## begin

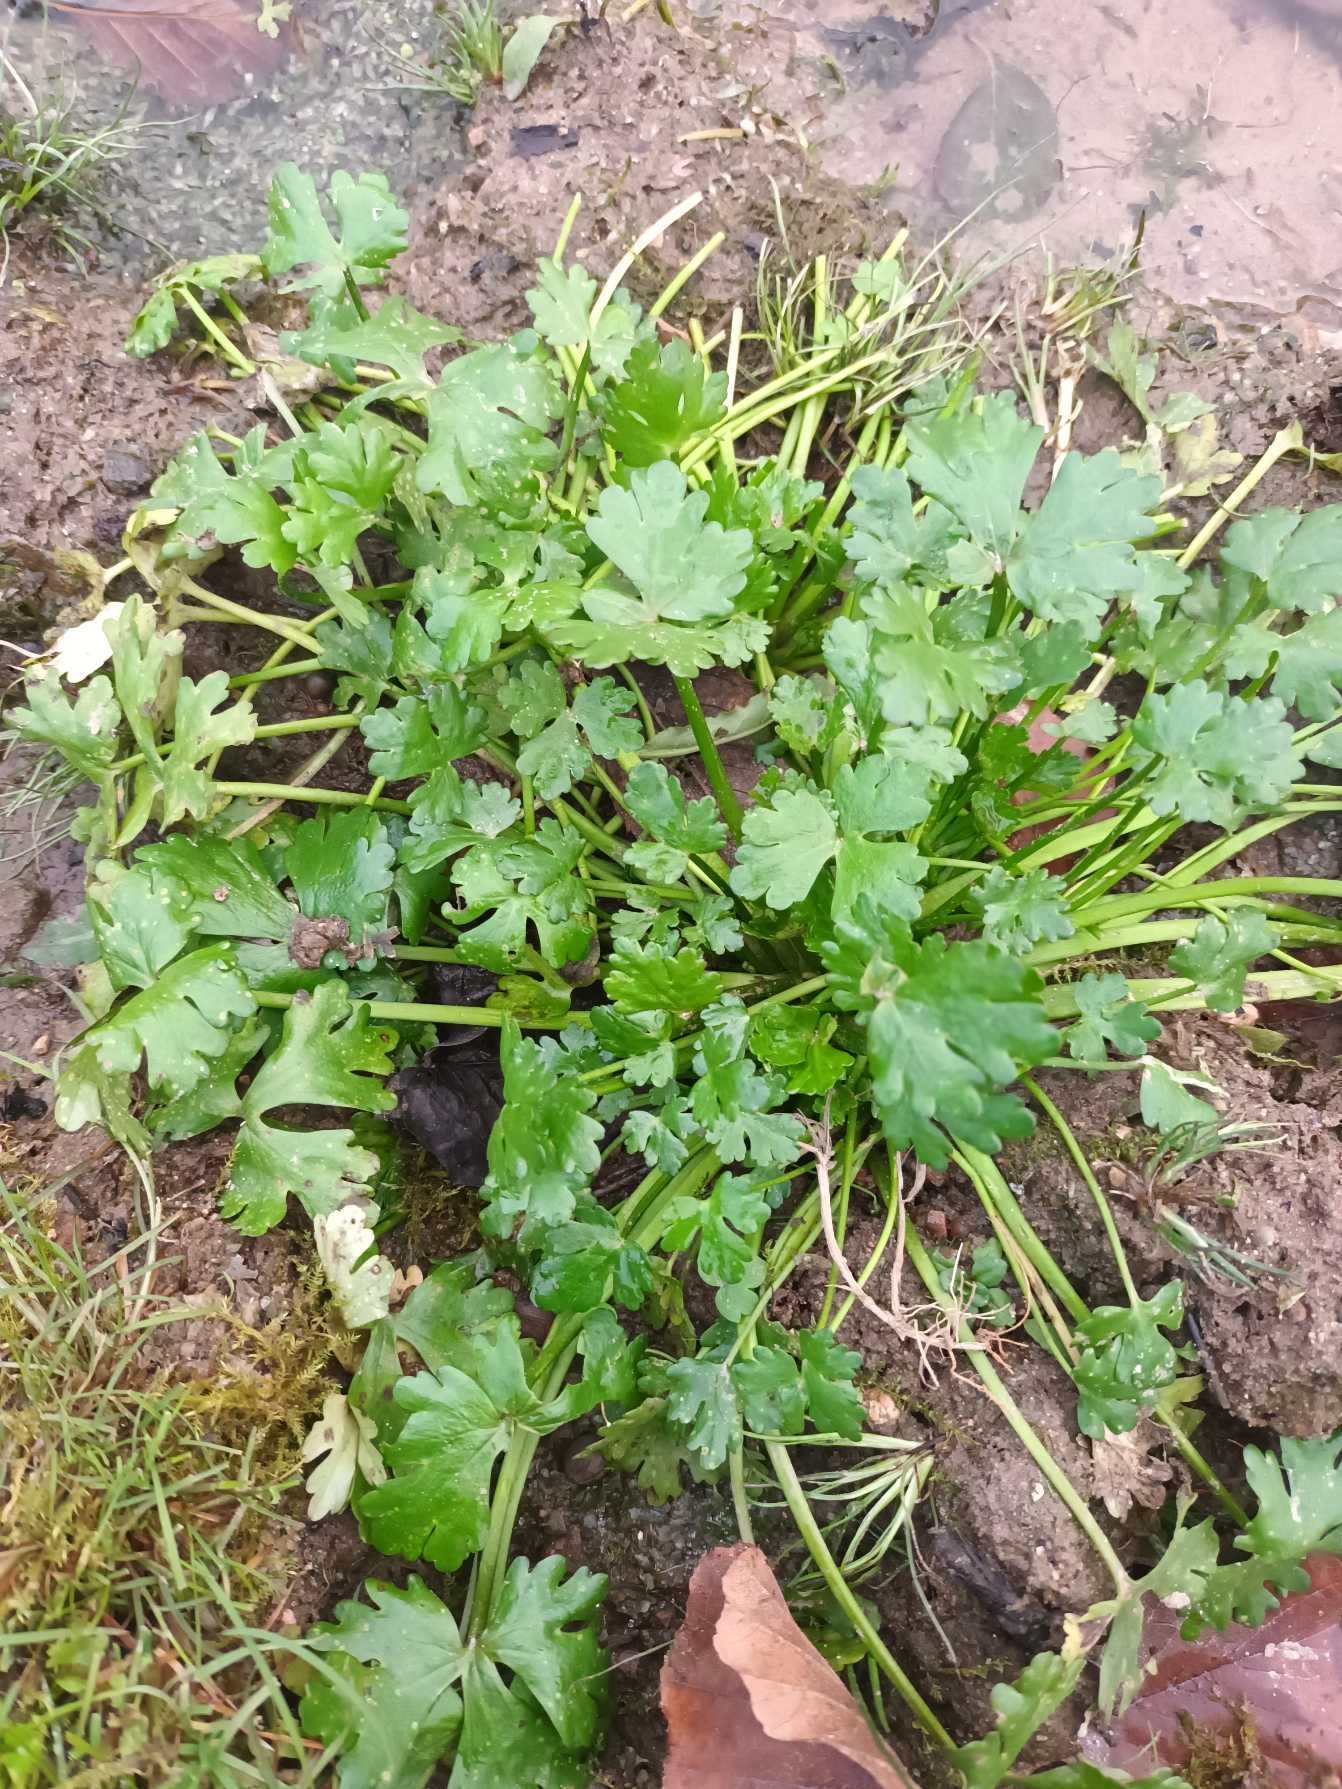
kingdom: Plantae
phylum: Tracheophyta
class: Magnoliopsida
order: Ranunculales
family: Ranunculaceae
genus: Ranunculus
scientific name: Ranunculus sceleratus
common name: Tigger-ranunkel
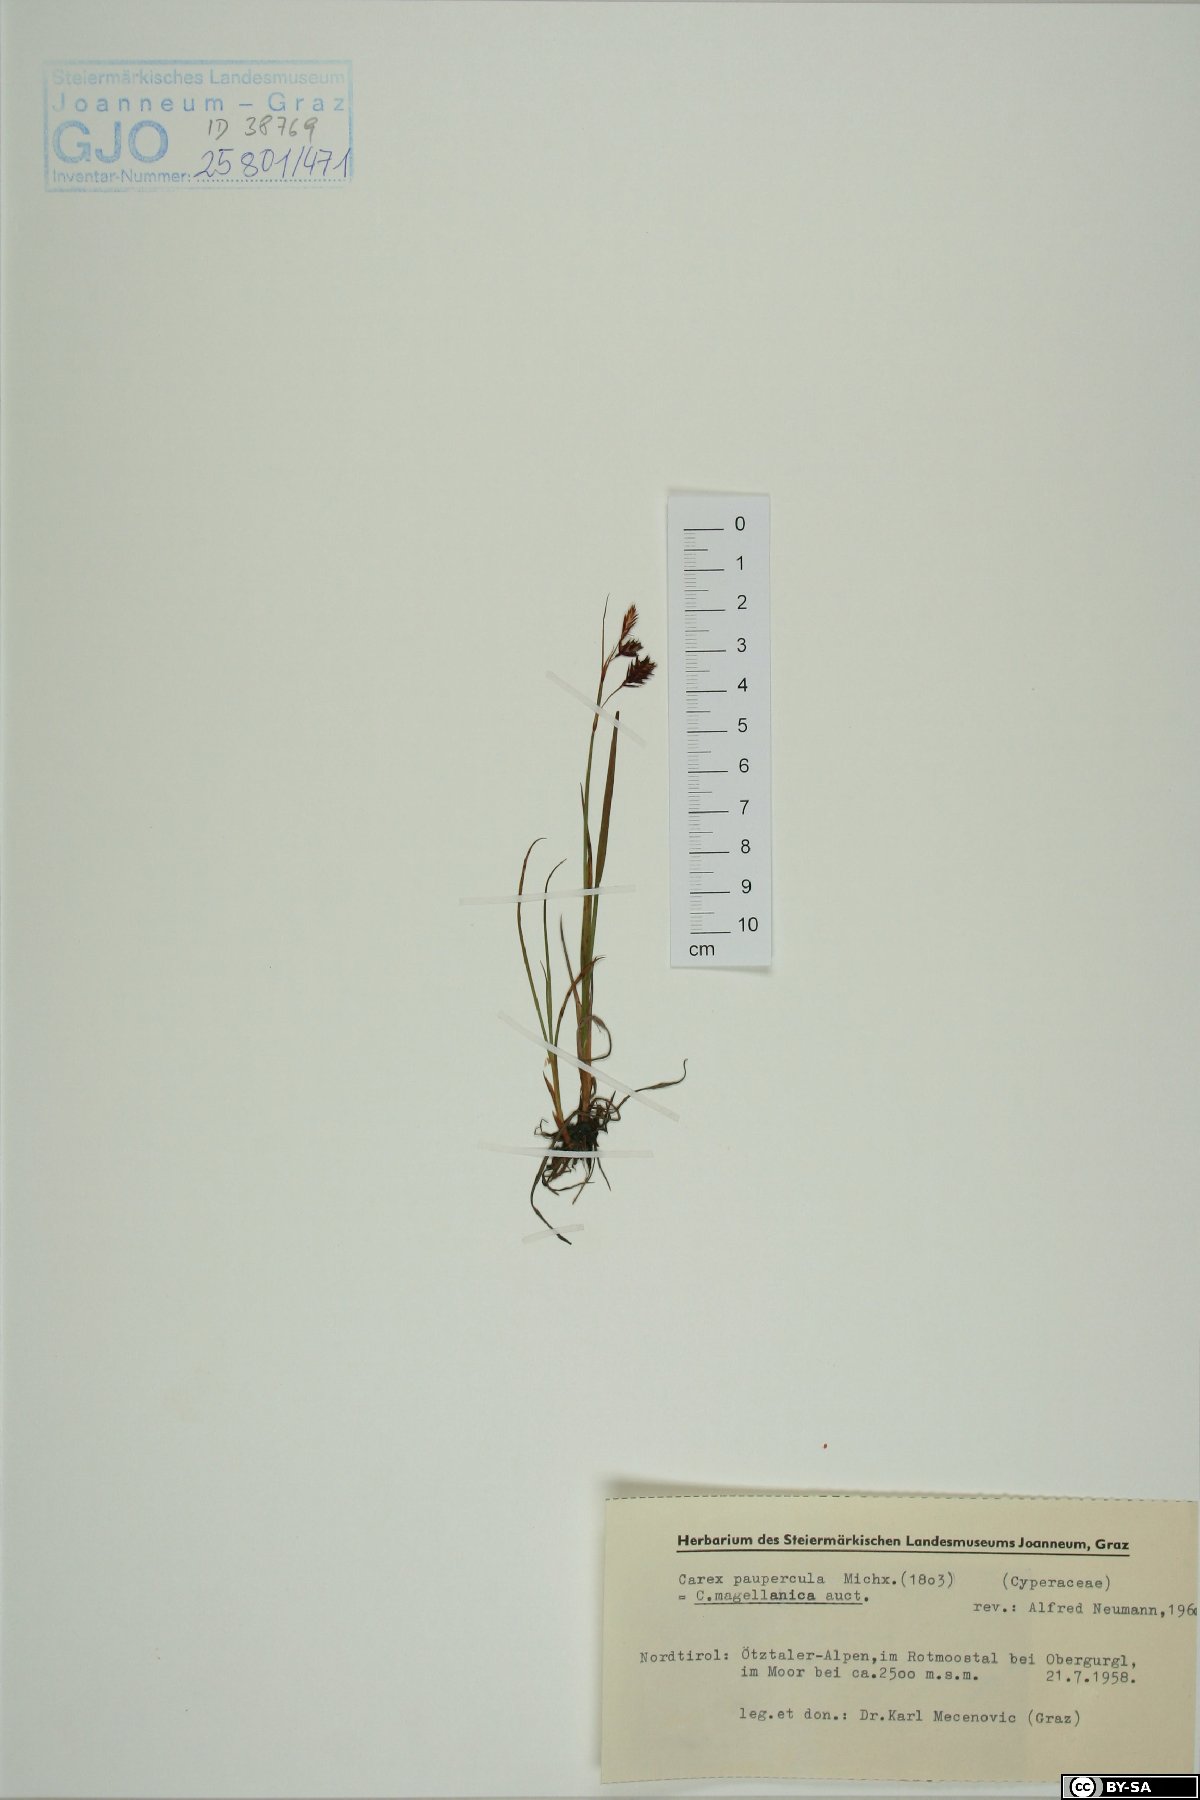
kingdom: Plantae
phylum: Tracheophyta
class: Liliopsida
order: Poales
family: Cyperaceae
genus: Carex
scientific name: Carex magellanica
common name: Bog sedge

## end

Short problem: Copy every line above word for word, leaving out the pictures.

The answer:
kingdom: Plantae
phylum: Tracheophyta
class: Magnoliopsida
order: Ranunculales
family: Ranunculaceae
genus: Ranunculus
scientific name: Ranunculus sceleratus
common name: Tigger-ranunkel
kingdom: Plantae
phylum: Tracheophyta
class: Liliopsida
order: Poales
family: Cyperaceae
genus: Carex
scientific name: Carex magellanica
common name: Bog sedge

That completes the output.